Moreover, if you don’t drive to work every day, autonomous cars will impact you in a different way. 62% of those driving not often feel frustrated with their driving skills, 56% feel nervous and almost a half angry. Autonomous transportation will change the future for them, as they can sit back and relax and watch the nature passing by. This is impossible to do when pedaling the bike or having a firm grip on the handlebars of e-bikes. Biking for long distances leads to unnecessary strain in the morning and fatigue in the evening.

Emotions behind the wheel


But the traffic in your area may be horrendous and hopping on a bike seems like a good solution. Indeed, 50 million adults in the US are stuck on the road every day with something better to do. Among commuters, nearly a third get nailed by traffic jams at least weekly.

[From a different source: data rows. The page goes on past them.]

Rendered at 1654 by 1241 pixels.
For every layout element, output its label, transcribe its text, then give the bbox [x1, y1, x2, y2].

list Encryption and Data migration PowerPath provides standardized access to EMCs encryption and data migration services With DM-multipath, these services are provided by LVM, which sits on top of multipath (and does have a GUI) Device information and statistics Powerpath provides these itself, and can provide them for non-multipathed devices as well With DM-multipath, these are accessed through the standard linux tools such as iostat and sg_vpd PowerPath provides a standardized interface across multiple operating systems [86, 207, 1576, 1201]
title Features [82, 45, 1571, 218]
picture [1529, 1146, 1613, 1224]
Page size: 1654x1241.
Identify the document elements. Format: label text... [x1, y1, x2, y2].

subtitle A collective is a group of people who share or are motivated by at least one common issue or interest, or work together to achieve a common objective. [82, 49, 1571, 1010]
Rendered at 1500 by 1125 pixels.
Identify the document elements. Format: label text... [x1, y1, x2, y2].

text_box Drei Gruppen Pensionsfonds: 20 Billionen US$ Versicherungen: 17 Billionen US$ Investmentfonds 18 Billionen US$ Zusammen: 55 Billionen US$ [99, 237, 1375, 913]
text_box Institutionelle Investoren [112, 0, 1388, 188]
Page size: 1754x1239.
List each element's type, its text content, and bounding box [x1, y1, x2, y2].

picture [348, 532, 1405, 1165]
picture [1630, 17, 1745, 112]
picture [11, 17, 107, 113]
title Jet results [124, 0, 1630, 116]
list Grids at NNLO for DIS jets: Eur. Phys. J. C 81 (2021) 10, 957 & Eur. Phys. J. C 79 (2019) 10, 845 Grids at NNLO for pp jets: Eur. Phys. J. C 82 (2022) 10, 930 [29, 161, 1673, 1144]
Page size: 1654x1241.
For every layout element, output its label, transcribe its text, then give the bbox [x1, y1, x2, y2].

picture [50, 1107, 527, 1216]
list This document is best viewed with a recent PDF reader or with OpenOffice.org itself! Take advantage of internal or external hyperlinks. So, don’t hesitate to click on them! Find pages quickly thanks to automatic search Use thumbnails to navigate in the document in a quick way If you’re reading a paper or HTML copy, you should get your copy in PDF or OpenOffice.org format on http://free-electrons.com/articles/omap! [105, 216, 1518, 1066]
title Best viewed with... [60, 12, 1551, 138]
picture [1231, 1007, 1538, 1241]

With autonomous vehicles, you won’t have to compromise as such driverless vehicles follow the rules of the road, and don’t make mistakes like humans. These two are the primary reasons for all car accidents that cause traffic jams and loss of life. And having them out of the equation will ease the traffic for the autonomous transport system and make getting anywhere you want safer and faster by a wide margin.

Finally, being able to work extra two hours while in the car will add, on average, a whole working week to your month. Meaning that you can get more accomplished in the given time. This will provide a significant boost to any country’s economy and GDP. Or you can simply leave work early to spend some time with your family. This will boost your happiness level and general well-being. As a result, within ten years, the economic impact of autonomous driving will add up to $1 trillion to the US economy.

Best of all, autonomous vehicles are not only the car of the future, but this future is not far off. I believe that in the next 5 years we’ll see a substantial development of this technology. It will become accessible to the middle-class and offer high speed and comfortable commute through professional car sharing services to all.